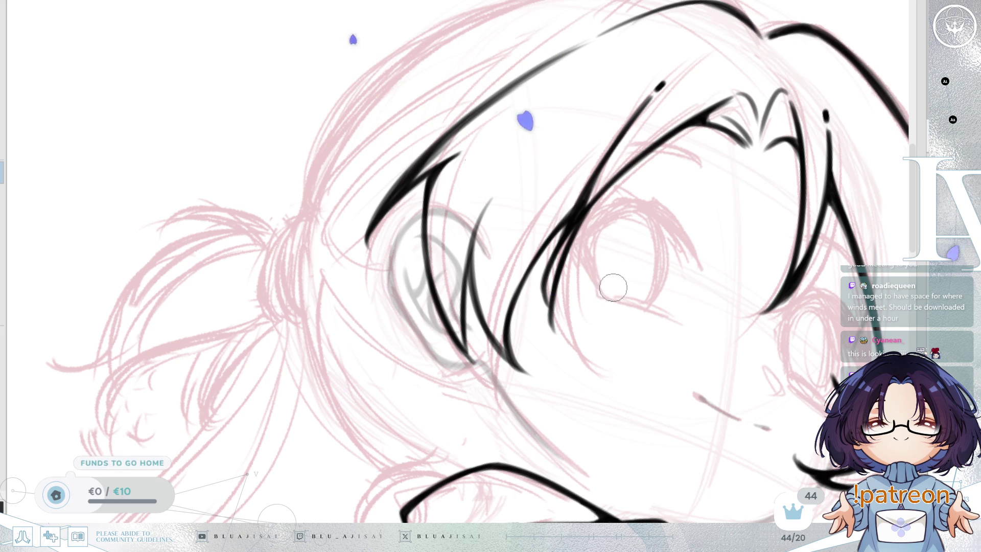
{"action": "left_click_drag", "start_coordinate": [615, 281], "coordinate": [664, 291]}
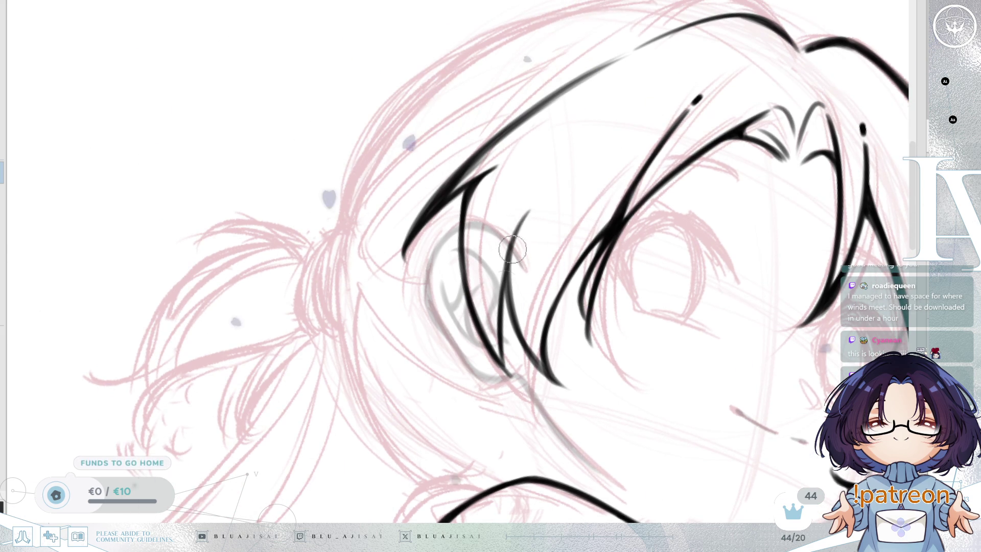
{"action": "left_click_drag", "start_coordinate": [528, 212], "coordinate": [508, 281]}
{"action": "mouse_move", "coordinate": [526, 215]}
{"action": "left_mouse_down"}
{"action": "mouse_move", "coordinate": [501, 362]}
{"action": "mouse_move", "coordinate": [579, 229]}
{"action": "left_mouse_up"}
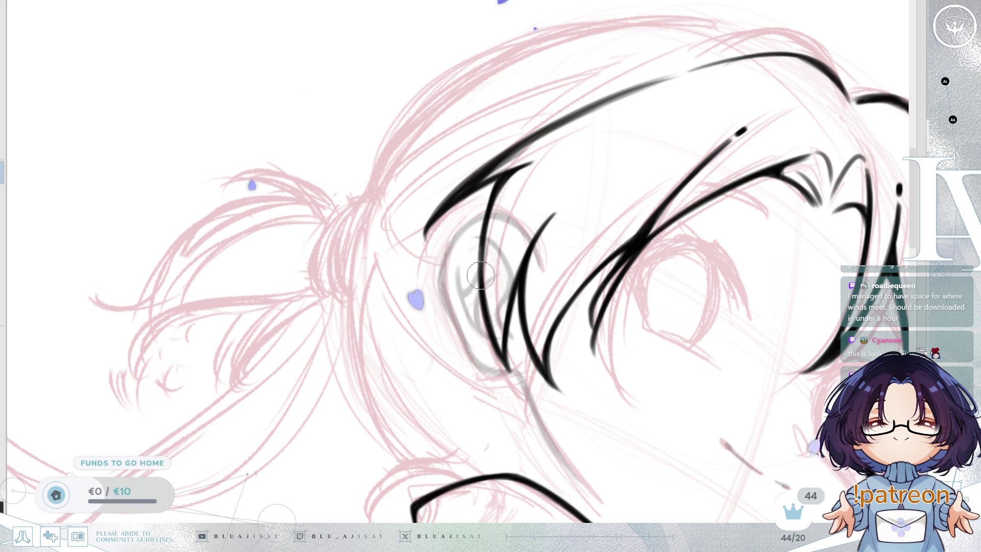
Thicken the ink on the strand in front of the ear, then mirror and zoom out to review.
{"action": "mouse_move", "coordinate": [480, 243]}
{"action": "left_mouse_down"}
{"action": "mouse_move", "coordinate": [570, 239]}
{"action": "mouse_move", "coordinate": [541, 197]}
{"action": "mouse_move", "coordinate": [561, 210]}
{"action": "mouse_move", "coordinate": [535, 242]}
{"action": "mouse_move", "coordinate": [572, 208]}
{"action": "left_mouse_up"}
{"action": "left_click", "coordinate": [542, 220]}
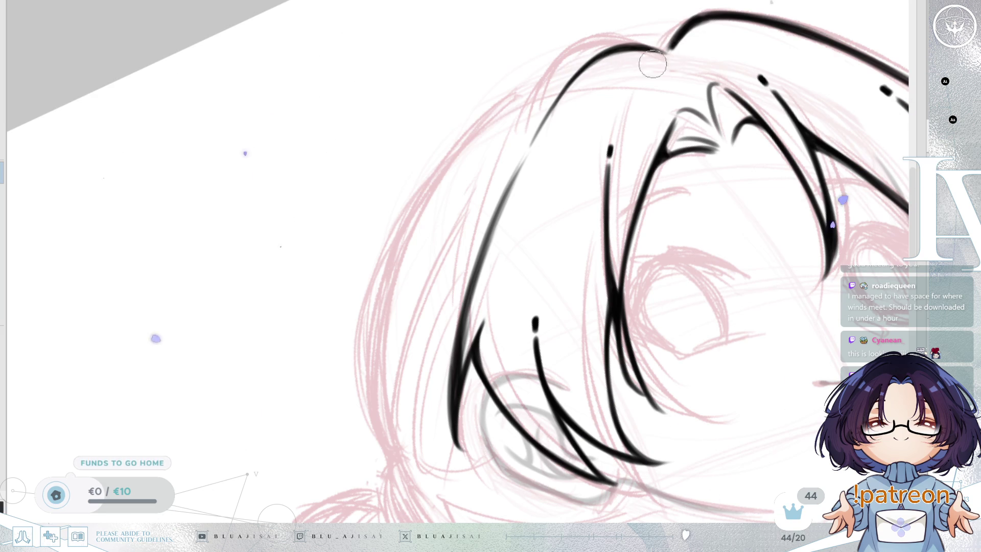
{"action": "left_click_drag", "start_coordinate": [520, 165], "coordinate": [471, 301]}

· · · · ·

Problem to solve:
Reprint the whole listing verbatim except for the pictures.

Answer to this problem:
{"action": "left_click_drag", "start_coordinate": [615, 281], "coordinate": [664, 291]}
{"action": "left_click_drag", "start_coordinate": [528, 212], "coordinate": [508, 281]}
{"action": "mouse_move", "coordinate": [526, 215]}
{"action": "left_mouse_down"}
{"action": "mouse_move", "coordinate": [501, 362]}
{"action": "mouse_move", "coordinate": [579, 229]}
{"action": "left_mouse_up"}
Thicken the ink on the strand in front of the ear, then mirror and zoom out to review.
{"action": "mouse_move", "coordinate": [480, 243]}
{"action": "left_mouse_down"}
{"action": "mouse_move", "coordinate": [570, 239]}
{"action": "mouse_move", "coordinate": [541, 197]}
{"action": "mouse_move", "coordinate": [561, 210]}
{"action": "mouse_move", "coordinate": [535, 242]}
{"action": "mouse_move", "coordinate": [572, 208]}
{"action": "left_mouse_up"}
{"action": "left_click", "coordinate": [542, 220]}
{"action": "left_click_drag", "start_coordinate": [520, 165], "coordinate": [471, 301]}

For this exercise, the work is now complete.